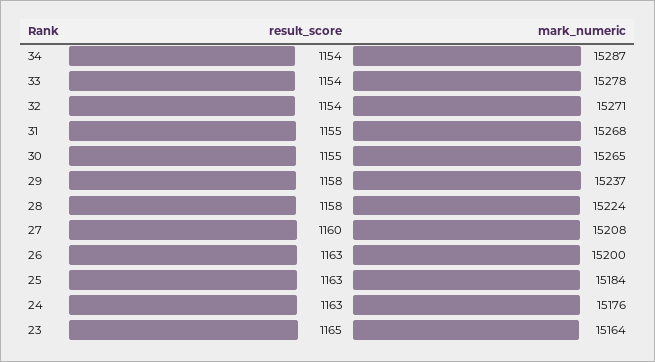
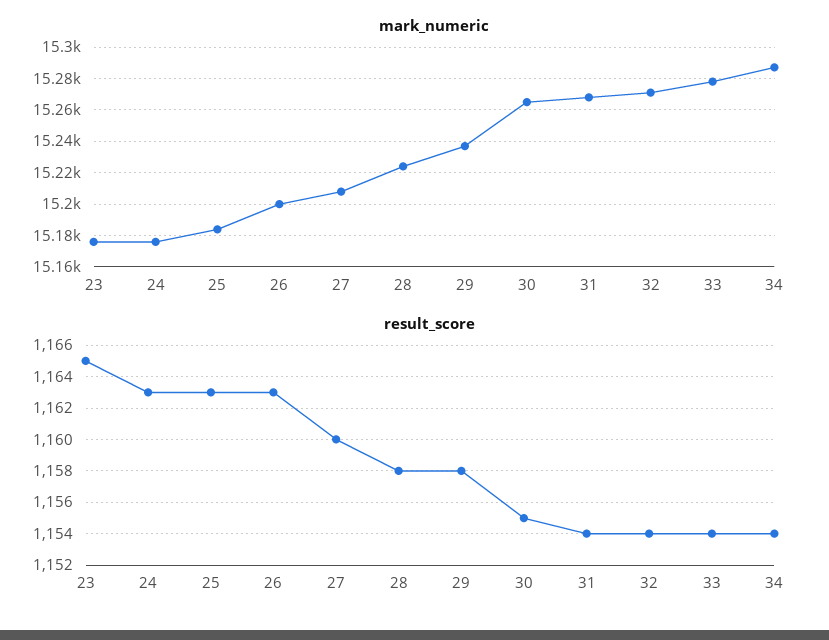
  {
    "result_score": {
      "34": 1154,
      "33": 1154,
      "32": 1154,
-     "31": 1155,
+     "31": 1154,
      "30": 1155,
      "29": 1158,
      "28": 1158,
      "27": 1160,
      "26": 1163,
      "25": 1163,
      "24": 1163,
      "23": 1165
    },
    "mark_numeric": {
      "34": 15287,
      "33": 15278,
      "32": 15271,
      "31": 15268,
      "30": 15265,
      "29": 15237,
      "28": 15224,
      "27": 15208,
      "26": 15200,
      "25": 15184,
      "24": 15176,
-     "23": 15164
+     "23": 15175
    }
  }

= = = = =

Without the pictures, retype the whole of the material above exactly.

  {
    "result_score": {
      "34": 1154,
      "33": 1154,
      "32": 1154,
-     "31": 1155,
+     "31": 1154,
      "30": 1155,
      "29": 1158,
      "28": 1158,
      "27": 1160,
      "26": 1163,
      "25": 1163,
      "24": 1163,
      "23": 1165
    },
    "mark_numeric": {
      "34": 15287,
      "33": 15278,
      "32": 15271,
      "31": 15268,
      "30": 15265,
      "29": 15237,
      "28": 15224,
      "27": 15208,
      "26": 15200,
      "25": 15184,
      "24": 15176,
-     "23": 15164
+     "23": 15175
    }
  }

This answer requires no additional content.